Неожиданно зал взорвался аплодисментами. Виталик вскочил с кресла и впервые в жизни искренне захлопал в ладоши, крича срывающимся голосом "Браво" этому человеку во фраке, подарившему ему до сей поры неизведанное чудесное ощущение. За все время своей работы корпоративный менеджер впервые посмотрел на нужного человека неотработанным взглядом и улыбнулся ему натуральной, немного застенчивой детской улыбкой. Японец понимающе кивнул головой и улыбнулся в ответ.
Пианист на сцене встал из-за инструмента, с благодарностью принял от кого-то небольшую корзинку с цветами, поклонился и вновь сел за рояль. Зал затих в ожидании. Виталик сел на место и теперь с нетерпением стал ждать новой мелодии. Он хотел этого и одновременно побаивался, что это была мимолетность, что сейчас в зал войдет совершенно другая музыка, с которой у него не будет ничего общего.

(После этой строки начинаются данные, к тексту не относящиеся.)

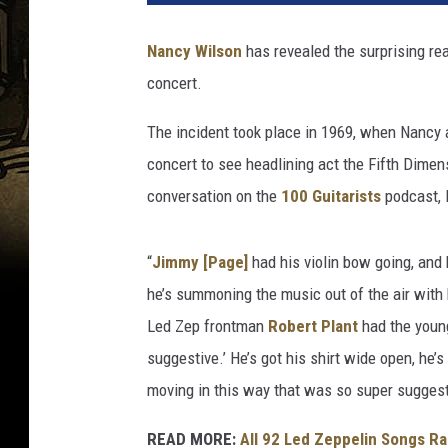
s
e
Nancy Wilson
has revealed the surprising re
G
concert.
r
a
The incident took place in 1969, when Nancy 
n
t
concert to see headlining act the Fifth Dimen
,
conversation on the
100 Guitarists
podcast, 
G
e
t
“
Jimmy [Page]
had his violin bow going, and
t
he’s summoning the music out of the air with 
y
Led Zep frontman
Robert Plant
had the young
I
suggestive.’ He’s got his shirt wide open, he’
m
a
moving in this way that was so super suggest
g
e
READ MORE:
All 92 Led Zeppelin Songs R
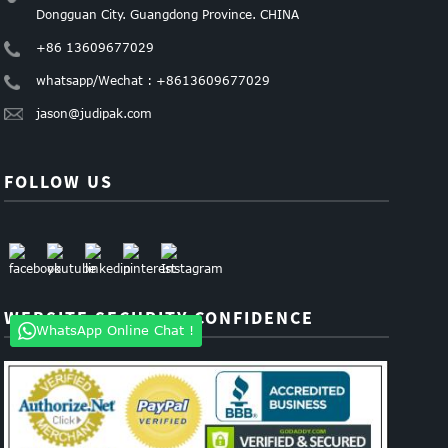
Dongguan City. Guangdong Province. CHINA
+86 13609677029
whatsapp/Wechat : +8613609677029
jason@judipak.com
FOLLOW US
WEBSITE SECURITY CONFIDENCE
WhatsApp Online Chat !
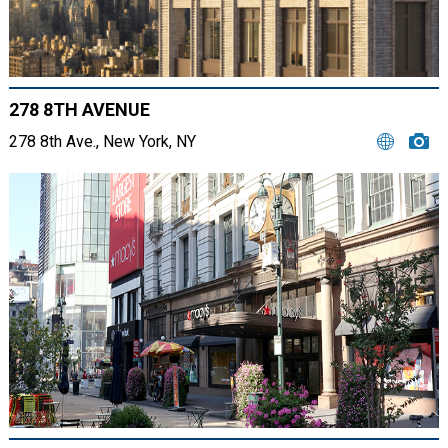
278 8TH AVENUE
278 8th Ave., New York, NY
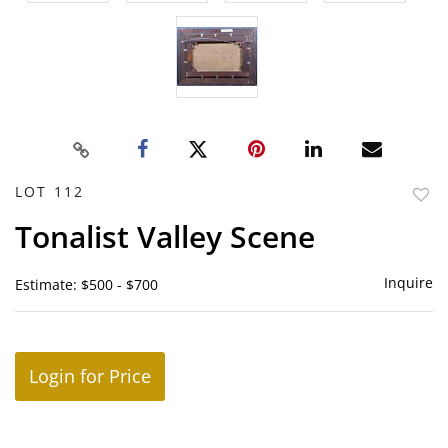
LOT 112
to
Tonalist Valley Scene
favor
Inquire
Estimate: $500 - $700
Login for Price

Музыкант заиграл вновь, и чудо повторилось. Новая мелодия была нежной и светлой. Она звала за собой в какие-то новые, еще неизвестные дали, давая надежду на то, что все еще в жизни изменится, все еще будет хорошо. К черту эту работу и эти дежурные улыбки, к черту шефа вместе с его перспективами, к черту душащий белый воротник и жмущие ботинки, к черту этих японцев и корейцев! Все еще впереди! Не все потеряно и есть шанс быть собой! Его просто не может не быть! Виталик, словно кобра в такт дудочке, качался на волнах завораживающего звука, чувствуя, как от сочетания волшебных звуков по всему телу пробегают ледяные мурашки. Ему было настолько хорошо, что он боялся выказать своеобразный оргазм, завопив на весь зал "Твою мать! Как же хорошо! Какое же это чудо!!!" И чтобы крик его пошел бродить отражением под потолком, сливаясь в экстазе со звучащей музыкой.

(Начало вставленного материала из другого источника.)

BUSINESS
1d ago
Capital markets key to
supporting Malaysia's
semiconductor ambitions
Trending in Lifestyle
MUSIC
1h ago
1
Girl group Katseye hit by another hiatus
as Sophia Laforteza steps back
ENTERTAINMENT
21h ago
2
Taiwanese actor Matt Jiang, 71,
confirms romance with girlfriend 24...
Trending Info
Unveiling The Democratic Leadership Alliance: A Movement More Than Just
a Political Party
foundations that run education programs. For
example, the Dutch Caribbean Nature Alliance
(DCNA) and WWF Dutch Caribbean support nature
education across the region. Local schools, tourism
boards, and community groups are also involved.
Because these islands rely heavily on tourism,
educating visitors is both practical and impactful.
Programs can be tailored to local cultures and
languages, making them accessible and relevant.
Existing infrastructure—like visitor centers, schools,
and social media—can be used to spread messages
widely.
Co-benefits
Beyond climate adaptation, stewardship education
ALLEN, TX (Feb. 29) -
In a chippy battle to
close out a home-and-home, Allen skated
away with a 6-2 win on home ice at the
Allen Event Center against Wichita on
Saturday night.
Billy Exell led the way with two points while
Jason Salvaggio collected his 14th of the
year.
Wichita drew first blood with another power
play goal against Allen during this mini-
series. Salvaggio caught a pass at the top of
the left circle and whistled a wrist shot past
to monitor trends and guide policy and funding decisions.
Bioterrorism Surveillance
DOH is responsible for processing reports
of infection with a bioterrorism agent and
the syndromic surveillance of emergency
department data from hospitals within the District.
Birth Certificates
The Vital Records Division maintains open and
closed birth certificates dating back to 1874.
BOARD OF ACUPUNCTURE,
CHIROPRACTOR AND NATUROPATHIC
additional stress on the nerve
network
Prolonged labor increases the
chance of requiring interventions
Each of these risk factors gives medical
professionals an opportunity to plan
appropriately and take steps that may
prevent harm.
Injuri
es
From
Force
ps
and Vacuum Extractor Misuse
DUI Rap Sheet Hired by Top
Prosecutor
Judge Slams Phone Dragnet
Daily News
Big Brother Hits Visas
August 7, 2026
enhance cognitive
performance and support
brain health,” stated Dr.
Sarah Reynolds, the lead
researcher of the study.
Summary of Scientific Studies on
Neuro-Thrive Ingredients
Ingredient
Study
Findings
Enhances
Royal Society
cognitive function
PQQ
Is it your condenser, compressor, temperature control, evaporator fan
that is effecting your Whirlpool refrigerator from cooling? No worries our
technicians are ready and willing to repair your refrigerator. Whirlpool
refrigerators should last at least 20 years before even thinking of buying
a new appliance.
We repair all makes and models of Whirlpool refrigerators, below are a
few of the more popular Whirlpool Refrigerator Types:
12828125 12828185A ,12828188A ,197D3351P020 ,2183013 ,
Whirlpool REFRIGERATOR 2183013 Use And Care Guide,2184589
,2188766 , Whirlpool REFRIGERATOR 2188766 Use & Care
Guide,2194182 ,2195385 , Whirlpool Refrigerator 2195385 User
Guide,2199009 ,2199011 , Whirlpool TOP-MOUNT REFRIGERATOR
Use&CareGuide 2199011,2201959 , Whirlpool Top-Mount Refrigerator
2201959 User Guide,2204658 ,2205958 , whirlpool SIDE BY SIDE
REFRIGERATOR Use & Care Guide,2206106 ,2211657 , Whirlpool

Час прошел совершенно незаметно и Виталик понял, что сегодня с ним случилось нечто, в результате чего он обрел новое ощущение, подарившее ему надежду, вдохнувшее в него что-то новое и настолько приятное, что он никогда уже не запрячет это в глубины души.
Концерт закончился, но аплодисменты не затихали. Наконец, маэстро вышел из-за кулис вновь, смущенно поклонился и опять сел к роялю. Очарованный зал уже не садился, а, вытянувшись в струнку, готов был внимать любому звуку, любой ноте. Виталик даже привстал на цыпочки, будто пытался разглядеть, где же прячутся волшебные девы-мелодии в этом элегантном и очаровательном рояле. Маэстро вновь дотронулся до клавиш и...

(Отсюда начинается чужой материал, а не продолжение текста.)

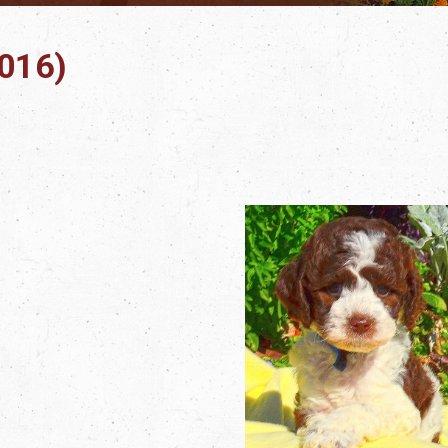
2016)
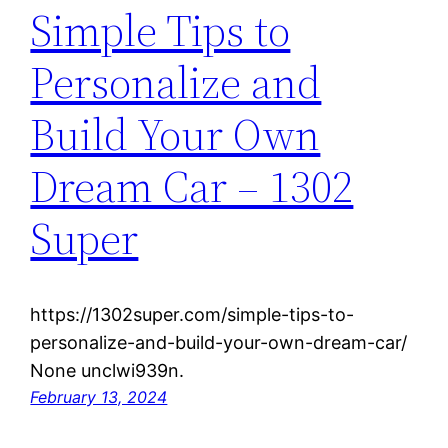
Simple Tips to
Personalize and
Build Your Own
Dream Car – 1302
Super
https://1302super.com/simple-tips-to-
personalize-and-build-your-own-dream-car/
None unclwi939n.
February 13, 2024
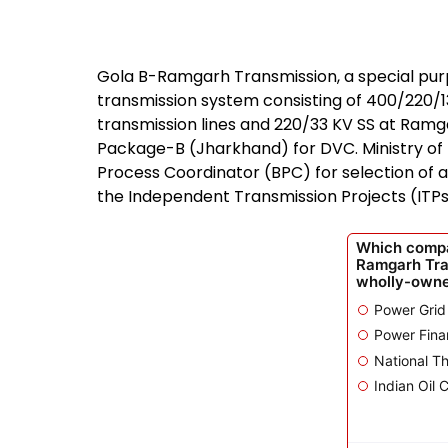
Gola B-Ramgarh Transmission, a special purpo
transmission system consisting of 400/220/1
transmission lines and 220/33 KV SS at Ramg
Package-B (Jharkhand) for DVC. Ministry of
Process Coordinator (BPC) for selection of 
the Independent Transmission Projects (ITPs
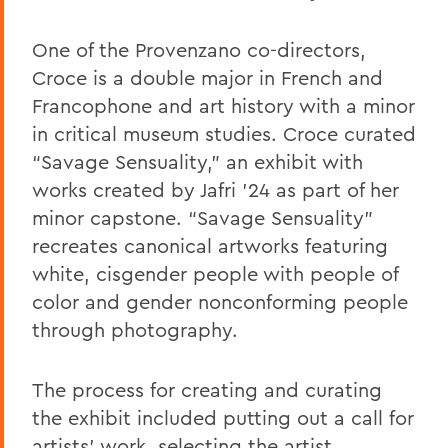
One of the Provenzano co-directors,
Croce is a double major in French and
Francophone and art history with a minor
in critical museum studies. Croce curated
“Savage Sensuality,” an exhibit with
works created by Jafri ’24 as part of her
minor capstone. “Savage Sensuality”
recreates
canonical artworks featuring
white, cisgender people with people of
color
and gender nonconforming people
through photography.
The process for creating and curating
the exhibit included putting out a call for
artists’ work, selecting the artist,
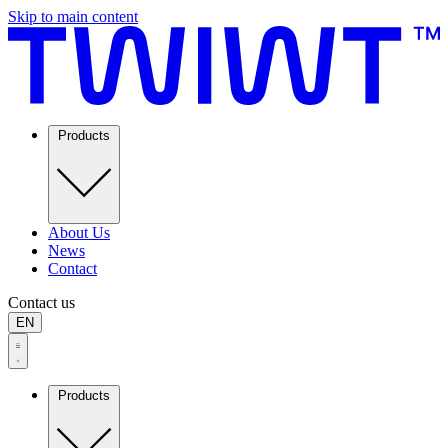
Skip to main content
Products
About Us
News
Contact
Contact us
EN
Products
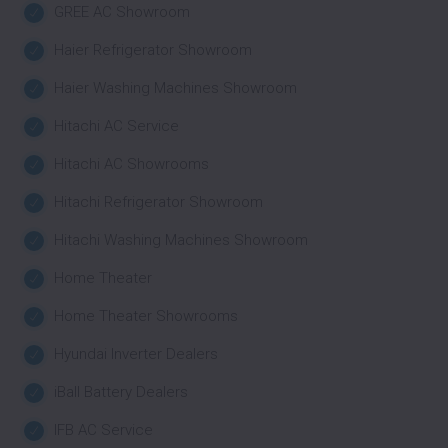
GREE AC Showroom
Haier Refrigerator Showroom
Haier Washing Machines Showroom
Hitachi AC Service
Hitachi AC Showrooms
Hitachi Refrigerator Showroom
Hitachi Washing Machines Showroom
Home Theater
Home Theater Showrooms
Hyundai Inverter Dealers
iBall Battery Dealers
IFB AC Service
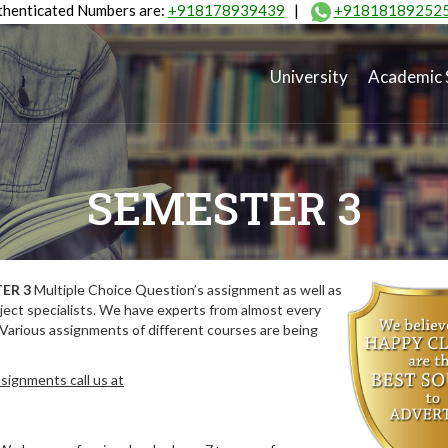
henticated Numbers are:
+918178939439
|
+91818189252
University
Academic 
SEMESTER 3
ER 3
Multiple Choice Question’s assignment as well as
ect specialists. We have experts from almost every
 Various assignments of different courses are being
signments call us at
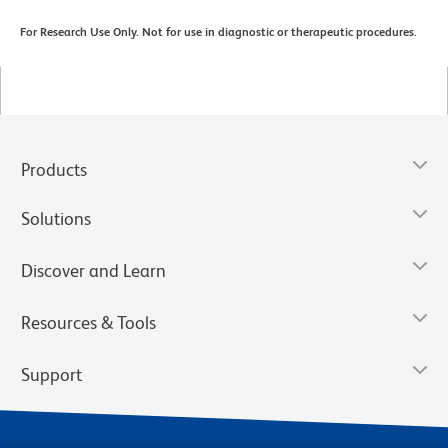
For Research Use Only. Not for use in diagnostic or therapeutic procedures.
Products
Solutions
Discover and Learn
Resources & Tools
Support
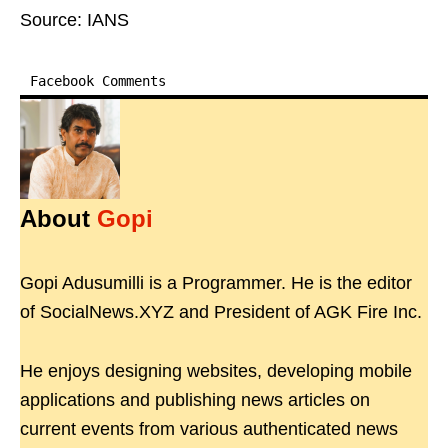
Source: IANS
Facebook Comments
About
Gopi
Gopi Adusumilli is a Programmer. He is the editor
of SocialNews.XYZ and President of AGK Fire Inc.
He enjoys designing websites, developing mobile
applications and publishing news articles on
current events from various authenticated news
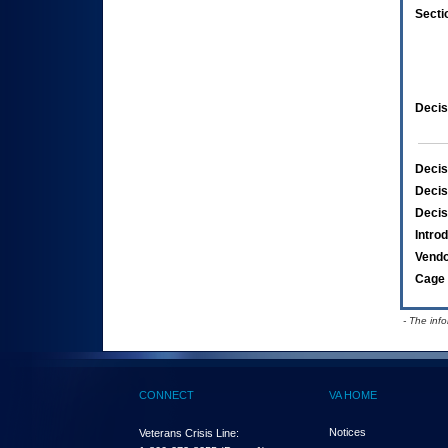
Secti
Decis
Decis
Decis
Decis
Intro
Vend
Cage 
- The inf
CONNECT
VA HOME
Notices
Veterans Crisis Line:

Это была "Лунная соната", еще одна мелодия, которую знал Виталик. Она навязла у него на зубах, вгрызлась в каждую клеточку, дергая за все болезненные нервные окончания при первых звуках. Если бы Виталик владел нотной грамотой, он мог бы записать ее на память даже не по нотам, а по микронным составляющим каждой ноты. Потому что уже три года подряд каждые выходные ровно с десяти до одиннадцати утра над его головой эту мелодию пыталась сыграть соседская девочка. Ровно в десять, как будильник, не давая отсрочки нежащемуся под одеялом организму ни на один день, чтобы выспаться. Три года одно и то же бам ба-бам, бам ба-бам. И эту мелодию Виталик ненавидел, также, как и девочку, которая каждый раз запиналась в одних и тех же местах, вызывая еле сдерживаемое желание добраться до нее, доиграть, а потом мелко расчленить эту бездарную садистку вместе с родителями, решившими обучить чадо музыке, и засунуть их останки внутрь пианино. И сыграть еще и еще раз эту гадостную музычку, а потом сбацать похоронный марш, весело подбрасывая струнами и молоточками кровавые ошметки.
- Привасходна, - покачиваясь в такт музыке, шепнул японец.
- Замечательно, - угрюмо буркнул Виталик и, спохватившись, применил дежурную улыбку Љ7, а потом быстро отвел взгляд от рояля, напомнившего ему большой черный гроб.